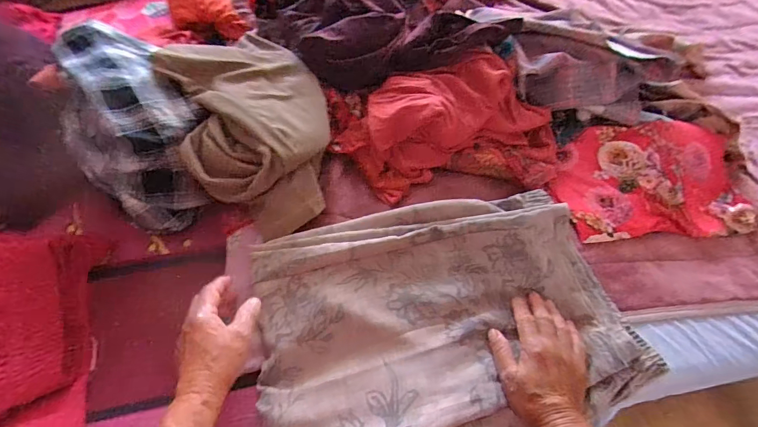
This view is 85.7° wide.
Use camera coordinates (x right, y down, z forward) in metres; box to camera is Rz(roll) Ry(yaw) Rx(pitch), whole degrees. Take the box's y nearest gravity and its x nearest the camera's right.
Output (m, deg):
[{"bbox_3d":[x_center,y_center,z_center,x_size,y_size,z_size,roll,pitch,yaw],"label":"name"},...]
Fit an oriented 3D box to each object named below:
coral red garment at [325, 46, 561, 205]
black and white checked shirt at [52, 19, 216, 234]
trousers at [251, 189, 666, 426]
[{"bbox_3d":[0.105,-0.143,0.646,0.352,0.083,0.224,-8,56,-11],"label":"coral red garment"},{"bbox_3d":[-0.339,-0.134,0.555,0.168,0.072,0.328,-24,85,-20],"label":"black and white checked shirt"},{"bbox_3d":[0.068,0.130,0.506,0.463,0.062,0.297,-6,64,-10],"label":"trousers"}]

-------------------------

**Aim of the task:**
Search the data for the word "roll" and copy each line where it appears.

**Result of the exercise:**
Use camera coordinates (x right, y down, z forward) in metres; box to camera is Rz(roll) Ry(yaw) Rx(pitch), whole degrees. Take the box's y nearest gravity and its x nearest the camera's right.
[{"bbox_3d":[x_center,y_center,z_center,x_size,y_size,z_size,roll,pitch,yaw],"label":"name"},...]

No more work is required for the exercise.